Supporters of late Philippine dictator Ferdinand Marcos shortly after the Philippine Supreme Court voted that Marcos can be buried at the country’s Heroes’ Cemetery.
The highest court in the Philippines has voted to allow the body of the country’s former dictator, Ferdinand Marcos, to be buried in the Heroes’ Cemetery outside Manila.
The court ruled 9 to 5 against a challenge that would have blocked the burial, brought by victims of Marcos’s regime. As Michael Sullivan reports:
"Marcos still stirs deep feelings among many Filipinos. Lawyers for those tortured, imprisoned or disappeared during his dictatorship were adamant when the case was argued before the court in September that Marcos didn’t deserve a heroes burial."
"A Marcos burial would glorify a dictator and mock the heroism of desaparecidos and other victims of Marcos’ atrocities," argued Edcel Lagman, a lawyer for some of the so-called "desparecidos," or disappeared, as well as other victims of the Marcos regime.
"We beseech the honorable Supreme Court to foreclose a national tragedy by prohibiting the burial of Marcos’ remains [at the Heroes’ Cemetery]," Lagman said during arguments.
During his rule, Marcos’ family and cronies amassed an estimated "$10 billion in ill-gotten wealth," Reuters reports, and thousands of suspected rebels and political foes were killed.
Protesters listen to the ruling of the Philippine Supreme Court allowing the body of late Philippine dictator Ferdinand Marcos to be buried at the country’s Heroes’ Cemetery.
Marcos died in exile in Hawaii in 1989. His remains were returned to the Philippines four years later where they’ve been displayed in a glass sarcophagus since.
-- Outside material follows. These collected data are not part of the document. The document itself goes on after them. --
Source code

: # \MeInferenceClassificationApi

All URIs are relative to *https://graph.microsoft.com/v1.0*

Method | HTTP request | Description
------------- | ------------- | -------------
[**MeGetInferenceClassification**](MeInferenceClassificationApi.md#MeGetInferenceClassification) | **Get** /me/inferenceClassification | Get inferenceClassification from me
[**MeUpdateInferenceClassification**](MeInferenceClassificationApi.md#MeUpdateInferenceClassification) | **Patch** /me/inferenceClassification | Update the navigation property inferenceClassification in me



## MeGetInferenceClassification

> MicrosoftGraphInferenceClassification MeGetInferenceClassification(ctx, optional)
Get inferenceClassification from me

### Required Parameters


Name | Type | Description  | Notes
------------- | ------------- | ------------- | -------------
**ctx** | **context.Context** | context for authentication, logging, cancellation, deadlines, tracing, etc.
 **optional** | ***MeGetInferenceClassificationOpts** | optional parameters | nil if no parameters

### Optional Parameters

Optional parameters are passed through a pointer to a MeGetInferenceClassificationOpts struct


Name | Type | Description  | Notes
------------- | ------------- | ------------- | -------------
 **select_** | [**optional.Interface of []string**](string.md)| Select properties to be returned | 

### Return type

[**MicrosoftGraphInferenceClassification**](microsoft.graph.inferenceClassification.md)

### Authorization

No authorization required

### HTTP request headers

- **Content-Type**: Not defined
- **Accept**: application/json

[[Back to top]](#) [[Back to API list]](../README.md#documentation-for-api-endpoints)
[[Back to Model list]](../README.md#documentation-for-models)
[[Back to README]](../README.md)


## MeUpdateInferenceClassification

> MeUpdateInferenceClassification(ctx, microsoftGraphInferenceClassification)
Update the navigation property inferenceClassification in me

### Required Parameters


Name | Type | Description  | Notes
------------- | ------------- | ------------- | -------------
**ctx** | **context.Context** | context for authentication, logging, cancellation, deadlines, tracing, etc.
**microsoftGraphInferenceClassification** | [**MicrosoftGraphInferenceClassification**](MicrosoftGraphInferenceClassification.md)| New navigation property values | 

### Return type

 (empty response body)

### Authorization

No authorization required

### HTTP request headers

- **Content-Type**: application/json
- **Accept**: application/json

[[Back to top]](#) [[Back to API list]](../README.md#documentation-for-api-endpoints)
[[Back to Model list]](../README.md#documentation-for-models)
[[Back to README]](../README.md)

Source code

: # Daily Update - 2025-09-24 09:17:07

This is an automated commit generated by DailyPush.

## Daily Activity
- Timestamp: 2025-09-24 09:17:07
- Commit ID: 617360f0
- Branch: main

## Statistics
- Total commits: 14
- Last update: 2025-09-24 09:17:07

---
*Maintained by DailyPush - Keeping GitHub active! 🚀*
As The New York Times reported at the time of his death, then-president Corazon Aquino initially barred the dictator’s body from being brought back to the Philippines, saying her decision was for "the safety of those who would take the death of Mr. Marcos in widely and passionately conflicting ways."
Aquino said she would leave it "to others, and ultimately to history," to assess Mr. Marcos’s rule, which "touched the life of every Filipino who was his contemporary," The Times further reported.
Despite the track record of his regime, in 2016 the Marcos name still draws followers. The former dictator’s son, Ferdinand Marcos, Jr., almost became vice president in this year’s election. He collected 38 percent of the vote, just one point behind the winner, as Sullivan reported for NPR from Manila in September.
The court challenge came after the country’s president, Rodrigo Duterte, ordered that the burial be allowed, and the government’s argument sidestepped the history of the Marcos regime in favor of a straight legal argument.
"From a legal standpoint, there is nothing in the existing laws of the country that prevents even a former dictator to be buried in the national cemetery," said Aries Arugay, who studies political science at the University of the Philippines-Diliman, "especially dictators who were never convicted in any court."